• _TASK BRIEF_
Each line below should be restated exactly, with nothing dropped.

DATA SUPPLIED: Begin

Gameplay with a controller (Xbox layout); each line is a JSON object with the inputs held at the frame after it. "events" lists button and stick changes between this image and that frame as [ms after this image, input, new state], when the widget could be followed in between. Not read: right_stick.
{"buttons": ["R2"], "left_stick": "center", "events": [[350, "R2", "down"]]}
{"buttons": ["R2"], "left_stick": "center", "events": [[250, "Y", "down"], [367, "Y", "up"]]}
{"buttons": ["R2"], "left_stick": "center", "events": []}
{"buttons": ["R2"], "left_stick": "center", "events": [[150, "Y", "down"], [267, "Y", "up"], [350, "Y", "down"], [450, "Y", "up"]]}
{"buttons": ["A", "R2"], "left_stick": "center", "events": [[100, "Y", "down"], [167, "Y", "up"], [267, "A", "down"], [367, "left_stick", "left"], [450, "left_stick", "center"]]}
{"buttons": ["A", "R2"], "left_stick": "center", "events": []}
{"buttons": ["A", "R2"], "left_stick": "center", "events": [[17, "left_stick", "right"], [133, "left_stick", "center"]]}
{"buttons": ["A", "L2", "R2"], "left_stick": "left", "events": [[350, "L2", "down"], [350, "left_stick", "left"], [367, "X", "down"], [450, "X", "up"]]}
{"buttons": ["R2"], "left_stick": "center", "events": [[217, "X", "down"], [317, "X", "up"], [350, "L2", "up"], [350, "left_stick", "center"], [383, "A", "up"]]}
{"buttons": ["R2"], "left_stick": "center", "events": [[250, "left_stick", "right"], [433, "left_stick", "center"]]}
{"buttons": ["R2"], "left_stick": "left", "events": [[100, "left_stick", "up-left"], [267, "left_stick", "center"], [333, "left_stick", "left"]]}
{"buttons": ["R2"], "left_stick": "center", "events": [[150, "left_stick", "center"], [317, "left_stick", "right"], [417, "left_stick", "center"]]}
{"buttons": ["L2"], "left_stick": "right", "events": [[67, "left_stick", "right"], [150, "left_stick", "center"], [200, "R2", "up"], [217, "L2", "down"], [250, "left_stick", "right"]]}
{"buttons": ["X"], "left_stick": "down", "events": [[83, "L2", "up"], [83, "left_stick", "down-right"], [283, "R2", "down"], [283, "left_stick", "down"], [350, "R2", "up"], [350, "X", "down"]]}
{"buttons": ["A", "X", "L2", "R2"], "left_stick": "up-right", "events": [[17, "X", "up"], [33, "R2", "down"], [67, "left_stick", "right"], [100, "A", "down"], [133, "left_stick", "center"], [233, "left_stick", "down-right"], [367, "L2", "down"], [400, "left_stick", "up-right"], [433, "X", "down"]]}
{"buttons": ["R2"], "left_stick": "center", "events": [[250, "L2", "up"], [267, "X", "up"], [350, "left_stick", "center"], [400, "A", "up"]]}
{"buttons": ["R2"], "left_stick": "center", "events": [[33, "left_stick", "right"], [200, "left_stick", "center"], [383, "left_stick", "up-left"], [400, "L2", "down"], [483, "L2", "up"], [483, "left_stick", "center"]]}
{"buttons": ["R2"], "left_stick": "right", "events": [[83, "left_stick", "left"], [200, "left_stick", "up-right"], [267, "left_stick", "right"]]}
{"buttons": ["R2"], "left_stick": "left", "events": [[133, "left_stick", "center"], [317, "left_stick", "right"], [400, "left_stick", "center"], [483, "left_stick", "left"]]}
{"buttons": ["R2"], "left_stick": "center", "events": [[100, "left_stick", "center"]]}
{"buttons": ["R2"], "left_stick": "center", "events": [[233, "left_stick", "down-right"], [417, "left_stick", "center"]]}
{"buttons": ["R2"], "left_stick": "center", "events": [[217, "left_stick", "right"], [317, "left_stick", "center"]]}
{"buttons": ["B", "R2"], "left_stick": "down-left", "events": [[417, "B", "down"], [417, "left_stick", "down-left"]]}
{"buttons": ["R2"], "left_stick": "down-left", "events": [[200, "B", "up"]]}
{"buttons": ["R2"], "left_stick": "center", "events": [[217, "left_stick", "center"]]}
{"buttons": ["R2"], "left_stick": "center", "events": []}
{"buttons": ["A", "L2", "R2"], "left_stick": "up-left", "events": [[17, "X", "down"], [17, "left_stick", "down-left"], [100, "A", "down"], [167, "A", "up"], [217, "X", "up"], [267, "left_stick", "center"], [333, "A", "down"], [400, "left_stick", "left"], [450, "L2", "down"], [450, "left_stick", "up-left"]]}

DATA SUPPLIED: End

• _RESULT OF THIS TASK_
Gameplay with a controller (Xbox layout); each line is a JSON object with the inputs held at the frame after it. "events" lists button and stick changes between this image and that frame as [ms after this image, input, new state], when the widget could be followed in between. Not read: right_stick.
{"buttons": ["R2"], "left_stick": "center", "events": [[350, "R2", "down"]]}
{"buttons": ["R2"], "left_stick": "center", "events": [[250, "Y", "down"], [367, "Y", "up"]]}
{"buttons": ["R2"], "left_stick": "center", "events": []}
{"buttons": ["R2"], "left_stick": "center", "events": [[150, "Y", "down"], [267, "Y", "up"], [350, "Y", "down"], [450, "Y", "up"]]}
{"buttons": ["A", "R2"], "left_stick": "center", "events": [[100, "Y", "down"], [167, "Y", "up"], [267, "A", "down"], [367, "left_stick", "left"], [450, "left_stick", "center"]]}
{"buttons": ["A", "R2"], "left_stick": "center", "events": []}
{"buttons": ["A", "R2"], "left_stick": "center", "events": [[17, "left_stick", "right"], [133, "left_stick", "center"]]}
{"buttons": ["A", "L2", "R2"], "left_stick": "left", "events": [[350, "L2", "down"], [350, "left_stick", "left"], [367, "X", "down"], [450, "X", "up"]]}
{"buttons": ["R2"], "left_stick": "center", "events": [[217, "X", "down"], [317, "X", "up"], [350, "L2", "up"], [350, "left_stick", "center"], [383, "A", "up"]]}
{"buttons": ["R2"], "left_stick": "center", "events": [[250, "left_stick", "right"], [433, "left_stick", "center"]]}
{"buttons": ["R2"], "left_stick": "left", "events": [[100, "left_stick", "up-left"], [267, "left_stick", "center"], [333, "left_stick", "left"]]}
{"buttons": ["R2"], "left_stick": "center", "events": [[150, "left_stick", "center"], [317, "left_stick", "right"], [417, "left_stick", "center"]]}
{"buttons": ["L2"], "left_stick": "right", "events": [[67, "left_stick", "right"], [150, "left_stick", "center"], [200, "R2", "up"], [217, "L2", "down"], [250, "left_stick", "right"]]}
{"buttons": ["X"], "left_stick": "down", "events": [[83, "L2", "up"], [83, "left_stick", "down-right"], [283, "R2", "down"], [283, "left_stick", "down"], [350, "R2", "up"], [350, "X", "down"]]}
{"buttons": ["A", "X", "L2", "R2"], "left_stick": "up-right", "events": [[17, "X", "up"], [33, "R2", "down"], [67, "left_stick", "right"], [100, "A", "down"], [133, "left_stick", "center"], [233, "left_stick", "down-right"], [367, "L2", "down"], [400, "left_stick", "up-right"], [433, "X", "down"]]}
{"buttons": ["R2"], "left_stick": "center", "events": [[250, "L2", "up"], [267, "X", "up"], [350, "left_stick", "center"], [400, "A", "up"]]}
{"buttons": ["R2"], "left_stick": "center", "events": [[33, "left_stick", "right"], [200, "left_stick", "center"], [383, "left_stick", "up-left"], [400, "L2", "down"], [483, "L2", "up"], [483, "left_stick", "center"]]}
{"buttons": ["R2"], "left_stick": "right", "events": [[83, "left_stick", "left"], [200, "left_stick", "up-right"], [267, "left_stick", "right"]]}
{"buttons": ["R2"], "left_stick": "left", "events": [[133, "left_stick", "center"], [317, "left_stick", "right"], [400, "left_stick", "center"], [483, "left_stick", "left"]]}
{"buttons": ["R2"], "left_stick": "center", "events": [[100, "left_stick", "center"]]}
{"buttons": ["R2"], "left_stick": "center", "events": [[233, "left_stick", "down-right"], [417, "left_stick", "center"]]}
{"buttons": ["R2"], "left_stick": "center", "events": [[217, "left_stick", "right"], [317, "left_stick", "center"]]}
{"buttons": ["B", "R2"], "left_stick": "down-left", "events": [[417, "B", "down"], [417, "left_stick", "down-left"]]}
{"buttons": ["R2"], "left_stick": "down-left", "events": [[200, "B", "up"]]}
{"buttons": ["R2"], "left_stick": "center", "events": [[217, "left_stick", "center"]]}
{"buttons": ["R2"], "left_stick": "center", "events": []}
{"buttons": ["A", "L2", "R2"], "left_stick": "up-left", "events": [[17, "X", "down"], [17, "left_stick", "down-left"], [100, "A", "down"], [167, "A", "up"], [217, "X", "up"], [267, "left_stick", "center"], [333, "A", "down"], [400, "left_stick", "left"], [450, "L2", "down"], [450, "left_stick", "up-left"]]}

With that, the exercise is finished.